Is it possible to extract “journalistic” as opposed to “general” commentary from social media? Writing in the International Journal of Grid and Utility Computing, a team from Portugal describes an approach to human and automatic extraction of updates and reports one might describe as coming from citizen journalists. Their algorithm is trained on automatically annotated and human-annotated data sets and shows that the wholly automated approach homes in on “ground truth” data much more efficiently and effectively than when the data has had the human touch.
Nuno Guimarães, Filipe Miranda, and Álvaro Figueira of the University of Porto explain how social networks and social media have provided the means for constant connectivity and fast information dissemination. Eyewitnesses to events and happenings the world over can share information and insight in real-time from a sports event or other entertainment, from the scene of a disaster, crime, or other happening, in a way that is impossible for members of the conventional media unless they happen to be at the scene themselves.
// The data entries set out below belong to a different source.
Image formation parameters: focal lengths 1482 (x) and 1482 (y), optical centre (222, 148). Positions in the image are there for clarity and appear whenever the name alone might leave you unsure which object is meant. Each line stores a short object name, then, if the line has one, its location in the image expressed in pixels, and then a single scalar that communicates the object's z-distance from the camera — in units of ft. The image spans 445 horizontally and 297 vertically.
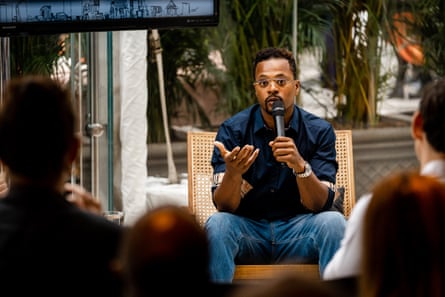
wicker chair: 19.84
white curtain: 24.50
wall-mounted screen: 18.94
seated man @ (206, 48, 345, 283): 17.63
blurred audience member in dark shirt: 9.21
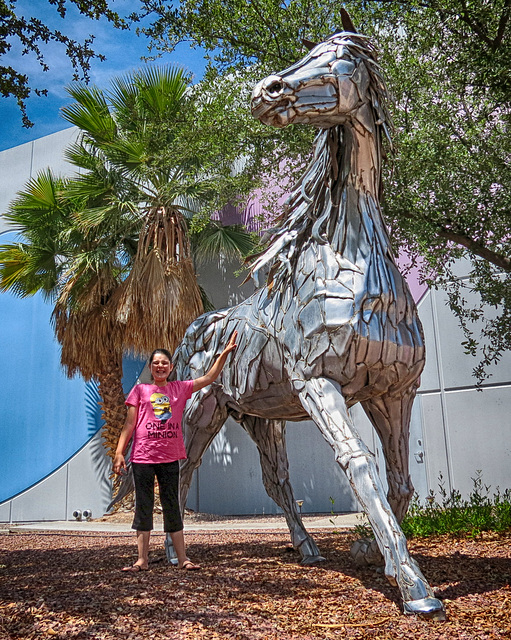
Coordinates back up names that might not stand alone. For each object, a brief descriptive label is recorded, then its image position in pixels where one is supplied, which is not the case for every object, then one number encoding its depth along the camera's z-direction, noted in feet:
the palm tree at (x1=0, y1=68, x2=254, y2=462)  37.76
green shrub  20.21
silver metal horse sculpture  11.54
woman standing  14.02
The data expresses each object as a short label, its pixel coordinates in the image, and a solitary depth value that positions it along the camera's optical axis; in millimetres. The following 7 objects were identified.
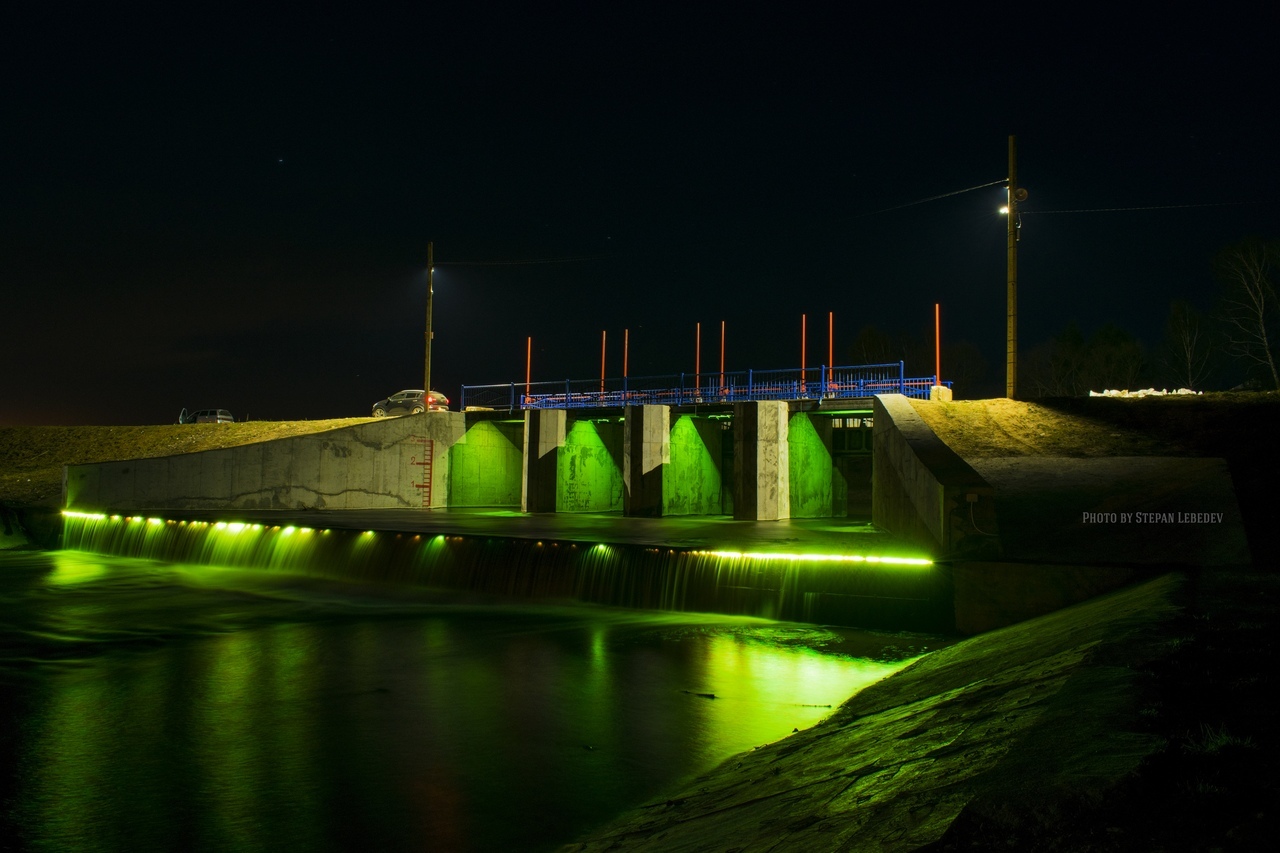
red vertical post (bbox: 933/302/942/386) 27047
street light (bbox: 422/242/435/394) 36250
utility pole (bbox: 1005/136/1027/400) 22781
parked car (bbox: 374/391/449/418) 44125
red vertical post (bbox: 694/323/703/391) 33931
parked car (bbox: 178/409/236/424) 48812
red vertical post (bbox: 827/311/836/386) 28453
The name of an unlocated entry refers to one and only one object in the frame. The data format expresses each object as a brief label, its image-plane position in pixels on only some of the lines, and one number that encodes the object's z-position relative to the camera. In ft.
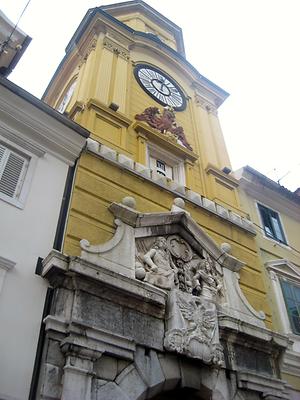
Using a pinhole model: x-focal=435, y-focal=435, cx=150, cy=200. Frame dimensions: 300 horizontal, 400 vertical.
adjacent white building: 20.33
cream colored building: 34.09
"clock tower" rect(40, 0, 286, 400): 22.98
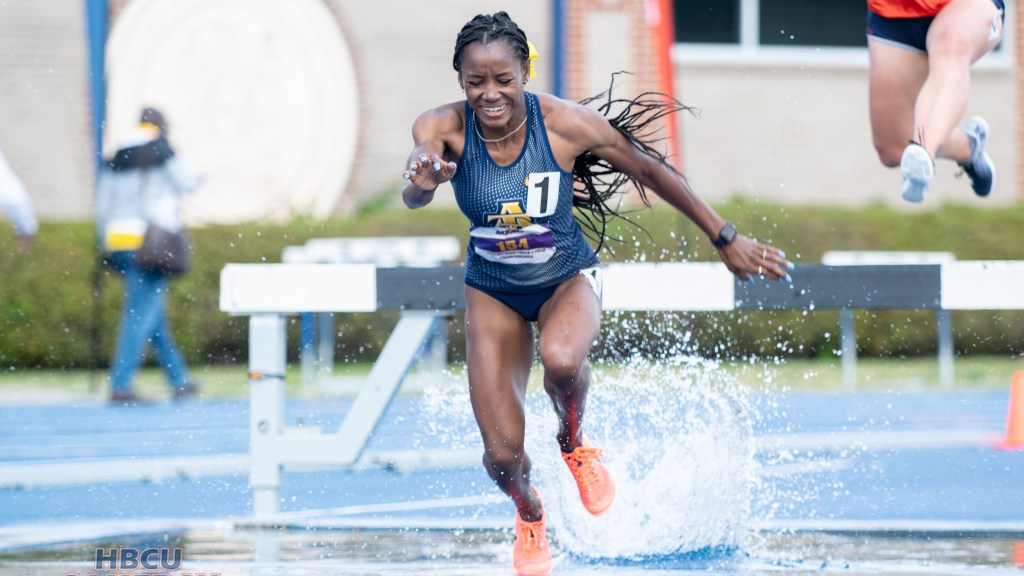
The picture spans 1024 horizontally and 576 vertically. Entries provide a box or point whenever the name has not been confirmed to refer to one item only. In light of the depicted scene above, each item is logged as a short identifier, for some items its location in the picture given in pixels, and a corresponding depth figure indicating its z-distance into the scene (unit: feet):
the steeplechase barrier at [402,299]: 39.70
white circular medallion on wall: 107.24
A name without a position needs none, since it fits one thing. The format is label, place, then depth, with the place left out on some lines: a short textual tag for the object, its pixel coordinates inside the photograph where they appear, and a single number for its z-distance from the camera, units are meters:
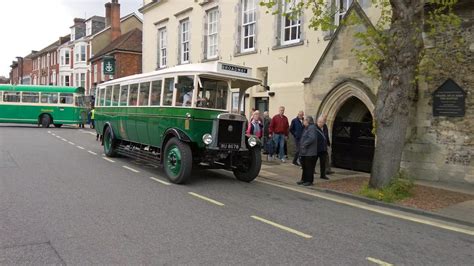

Moreover, citizen journalists can add a personal perspective that is precluded from independent journalist inquiry.
The automated algorithm builds up an internal trust that is not possible when human, subjective, classification is carried out. After a sufficient number of training data points, the system can unambiguously discern which updates are based on personal beliefs and which are ground truth.
Guimarães, N., Miranda, F. and Figueira, Á. (2020) ‘Identifying journalistically relevant social media texts using human and automatic methodologies’, Int. J. Grid and Utility Computing, Vol. 11, No. 1, pp.72–83.